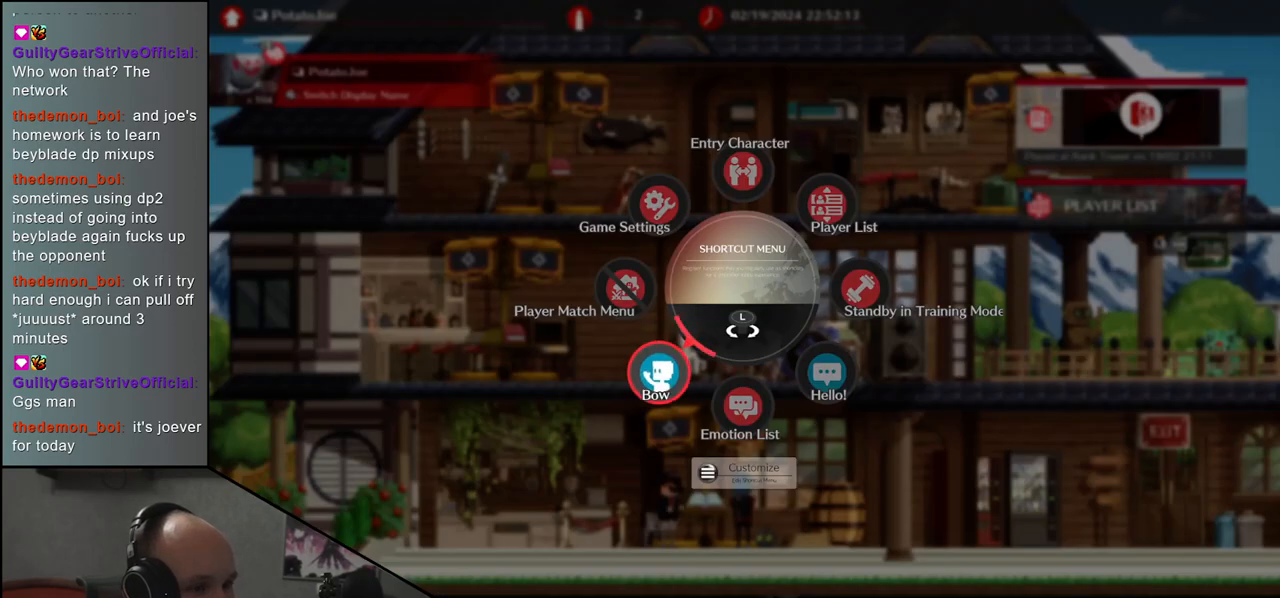
{"buttons": [], "left_stick": "center", "events": [[117, "L1", "down"], [233, "L1", "up"], [233, "SQUARE", "up"], [350, "left_stick", "center"]]}
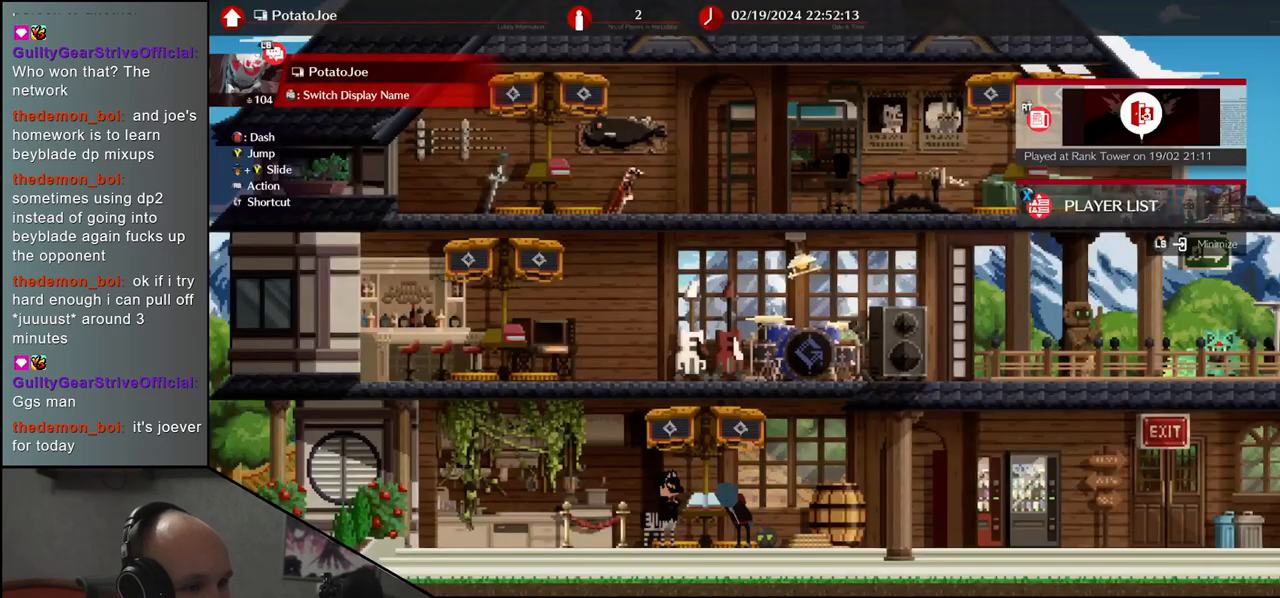
{"buttons": [], "left_stick": "center", "events": []}
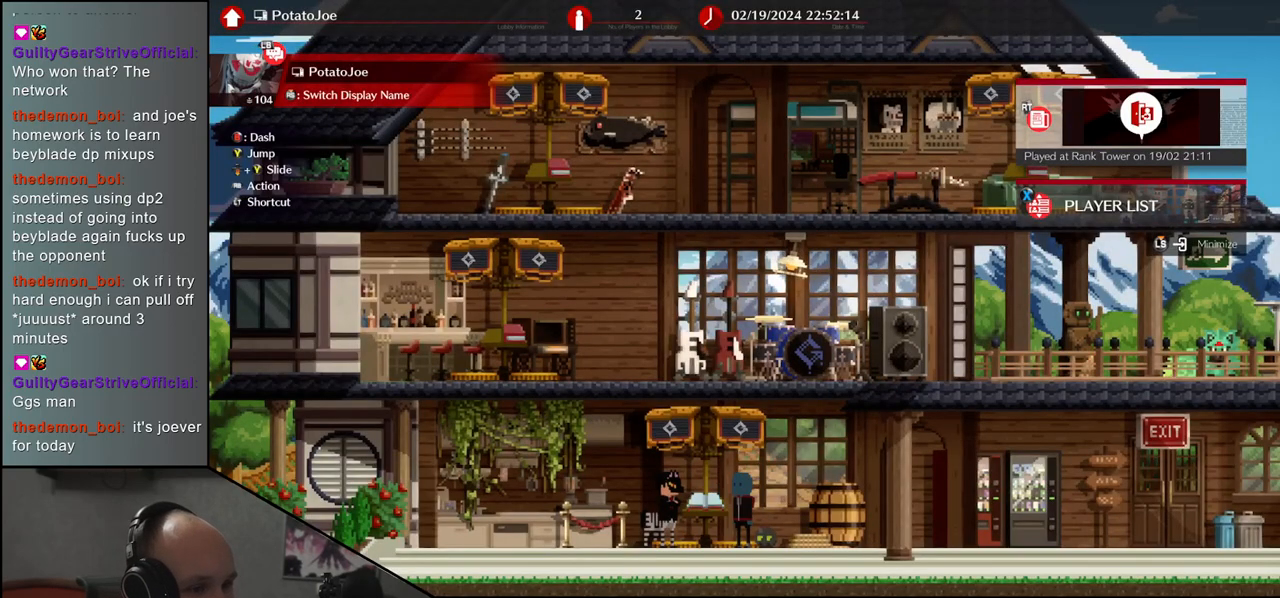
{"buttons": ["SQUARE"], "left_stick": "down-left", "events": [[67, "SQUARE", "down"], [267, "left_stick", "down-left"]]}
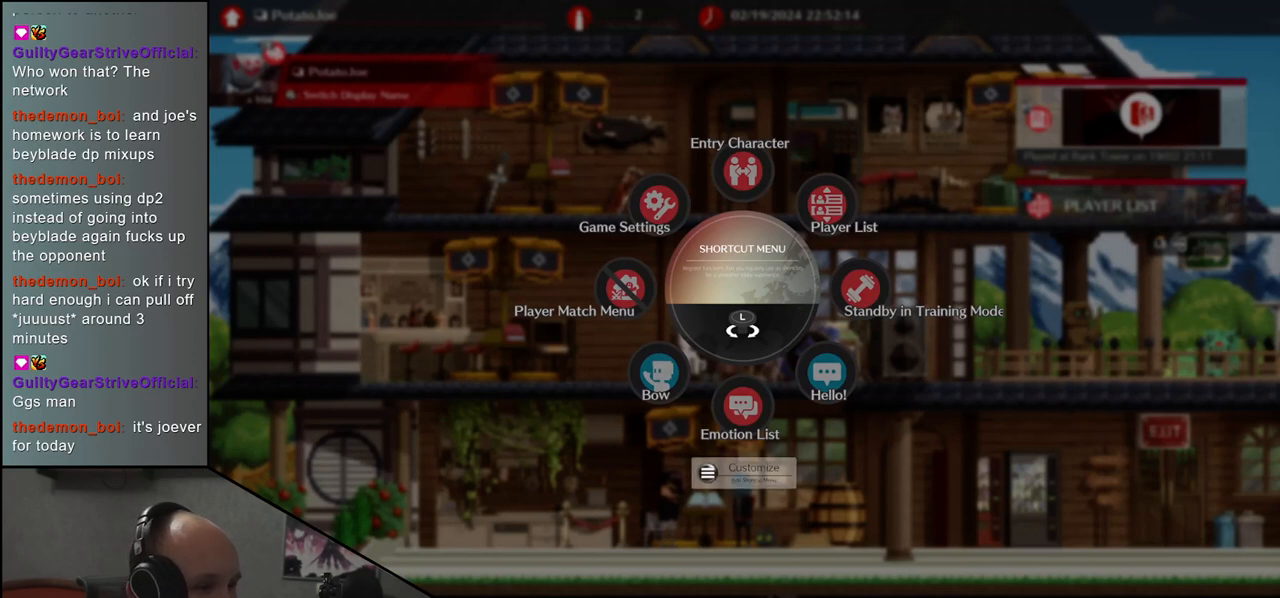
{"buttons": ["SQUARE"], "left_stick": "center", "events": [[417, "left_stick", "center"]]}
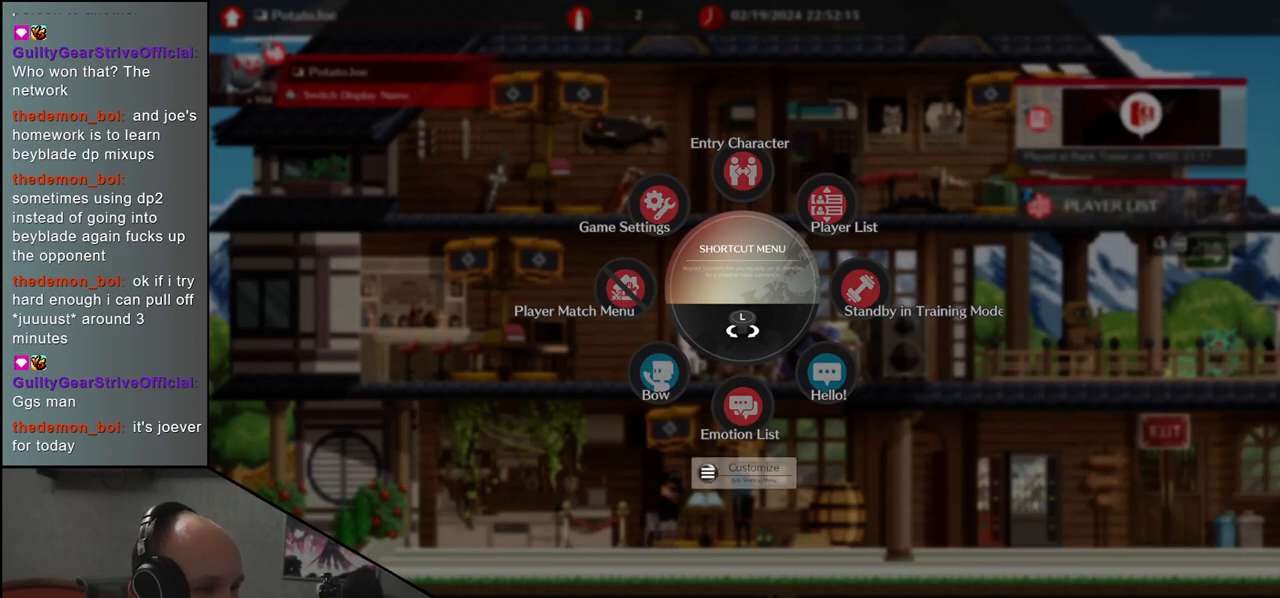
{"buttons": ["SQUARE"], "left_stick": "down-left", "events": [[83, "left_stick", "down-left"]]}
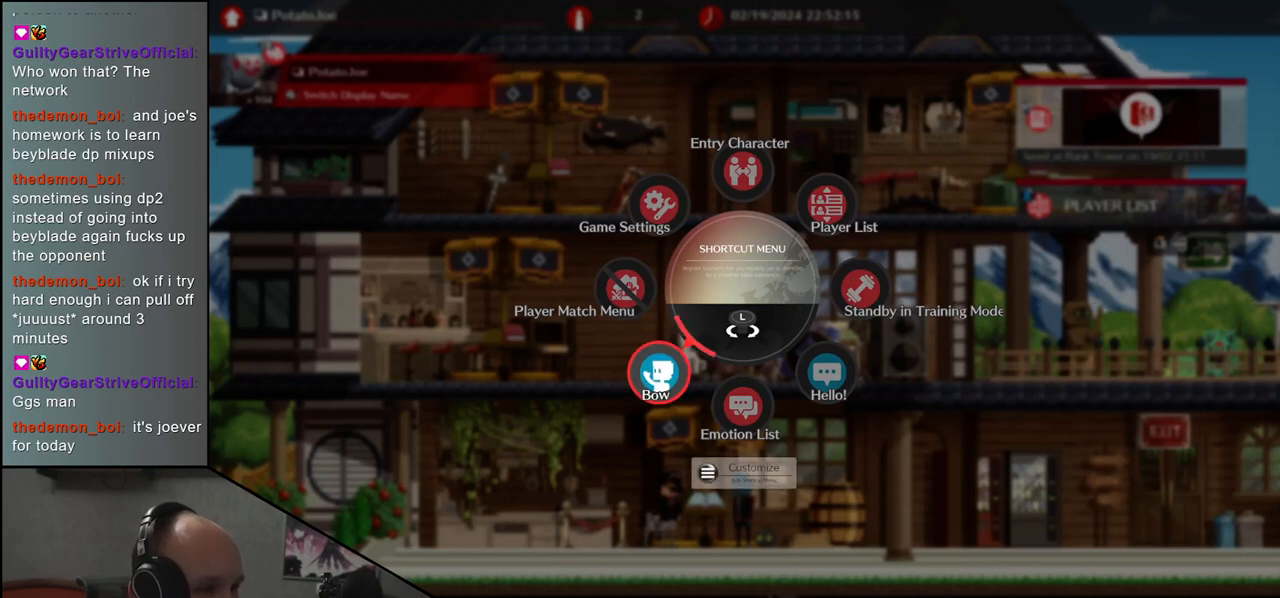
{"buttons": [], "left_stick": "center", "events": [[33, "L1", "down"], [150, "L1", "up"], [183, "SQUARE", "up"], [283, "left_stick", "center"]]}
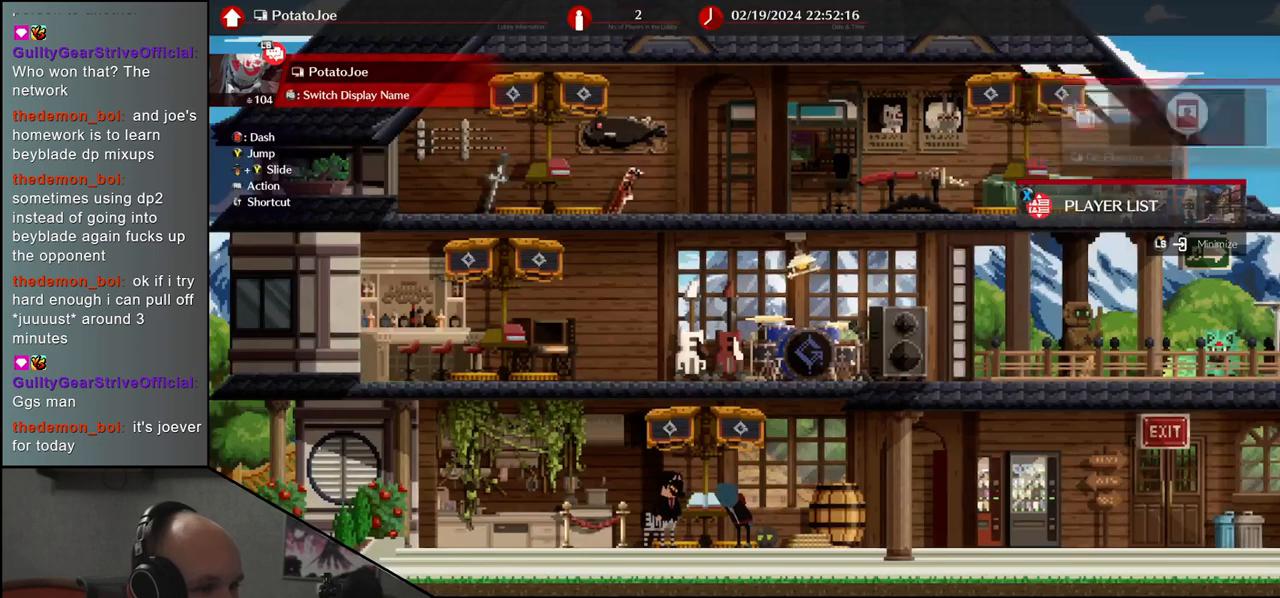
{"buttons": ["SQUARE"], "left_stick": "center", "events": [[500, "SQUARE", "down"]]}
^^^^^^^^^^^^^^^^
▶ _Task goal_
Give all entries again verbatim, without any images.

▶ _Task solution_
{"buttons": [], "left_stick": "center", "events": [[117, "L1", "down"], [233, "L1", "up"], [233, "SQUARE", "up"], [350, "left_stick", "center"]]}
{"buttons": [], "left_stick": "center", "events": []}
{"buttons": ["SQUARE"], "left_stick": "down-left", "events": [[67, "SQUARE", "down"], [267, "left_stick", "down-left"]]}
{"buttons": ["SQUARE"], "left_stick": "center", "events": [[417, "left_stick", "center"]]}
{"buttons": ["SQUARE"], "left_stick": "down-left", "events": [[83, "left_stick", "down-left"]]}
{"buttons": [], "left_stick": "center", "events": [[33, "L1", "down"], [150, "L1", "up"], [183, "SQUARE", "up"], [283, "left_stick", "center"]]}
{"buttons": ["SQUARE"], "left_stick": "center", "events": [[500, "SQUARE", "down"]]}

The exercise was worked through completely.